For effective clustering, it's important that all variables are on a comparable scale. For instance, if you use both transaction amounts (in thousands of euros) and time of day (in hours), without normalization the algorithm will focus more on the amounts due to the larger scale. By normalizing (standardizing) the data, all variables are brought to the same scale, typically with mean 0 and standard deviation 1. This prevents one variable from unintentionally dominating the clustering.

Step-by-step Python script

We use Python with pandas, scikit-learn, and matplotlib. If you haven't installed these packages yet, do so using pip:

pip install pandas scikit-learn matplotlib

This script also includes simulated sample data.

import pandas as pd
import numpy as np
from sklearn.preprocessing import StandardScaler
from sklearn.cluster import KMeans
import matplotlib.pyplot as plt
import seaborn as sns

# Sample data: simulated general ledger transactions
np.random.seed(42)
data = pd.DataFrame({
    'amount': np.concatenate([
        np.random.normal(500, 100, 100),
        np.random.normal(1000, 100, 100),
        np.random.normal(3000, 300, 100),
        np.random.normal(5000, 300, 100),
        [25000, 30000, 35000]  # outliers
    ]),
    'hour_of_day': np.concatenate([
        np.random.normal(9, 1.5, 100),
        np.random.normal(11, 1.5, 100),
        np.random.normal(13, 1.5, 100),
        np.random.normal(15, 1.0, 100),
        [3, 2, 4]  # outliers
    ])
})

# Normalize the data
scaler = StandardScaler()
data_scaled = scaler.fit_transform(data)

# K-means clustering with 2 clusters (example).
kmeans = KMeans(n_clusters=2, random_state=60)
data['cluster'] = kmeans.fit_predict(data_scaled)

# Calculate distance to cluster center
data['distance_to_center'] = np.linalg.norm(data_scaled - kmeans.cluster_centers_[data['cluster']], axis=1)

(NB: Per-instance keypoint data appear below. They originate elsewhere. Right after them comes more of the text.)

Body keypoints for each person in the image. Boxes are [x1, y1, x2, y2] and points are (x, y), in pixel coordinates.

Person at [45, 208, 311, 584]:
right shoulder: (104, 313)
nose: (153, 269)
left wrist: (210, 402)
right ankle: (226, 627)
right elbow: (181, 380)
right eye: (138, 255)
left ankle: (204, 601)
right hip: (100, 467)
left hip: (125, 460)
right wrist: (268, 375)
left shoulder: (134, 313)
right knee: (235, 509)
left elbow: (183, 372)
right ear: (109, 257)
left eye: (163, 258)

# Outliers: top 5% based on distance
threshold = data['distance_to_center'].quantile(0.95)
outliers = data[data['distance_to_center'] > threshold]

# Plot
plt.figure(figsize=(10, 6))
sns.scatterplot(data=data, x='amount', y='hour_of_day', hue='cluster', palette='Set2', s=60)
sns.scatterplot(data=outliers, x='amount', y='hour_of_day', color='red', label='Outliers', s=80, marker='X')
plt.title('K-means clustering of general ledger transactions')
plt.legend()
plt.show()

Interpretation:

The colors represent clusters. Similar transactions are grouped together.
The red Xs indicate transactions far from their cluster centers — potential outliers.
These outliers could be subject to further audit inspection.

When is K-means less suitable?

While K-means is a useful technique, there are situations where it performs poorly. K-means assumes clusters are roughly equal in size and that all variables contribute equally to distance calculations. If real clusters vary greatly in size or shape, or if there's significant noise in the data, K-means may group data incorrectly. It's also less suitable for categorical variables or non-linear structures. So prepare your dataset carefully if you plan to use it.

Hopefully, this article has given you a solid introduction to how K-means can be used in auditing. While we focused on outliers, you might also explore customer segmentation or other groupings based on data.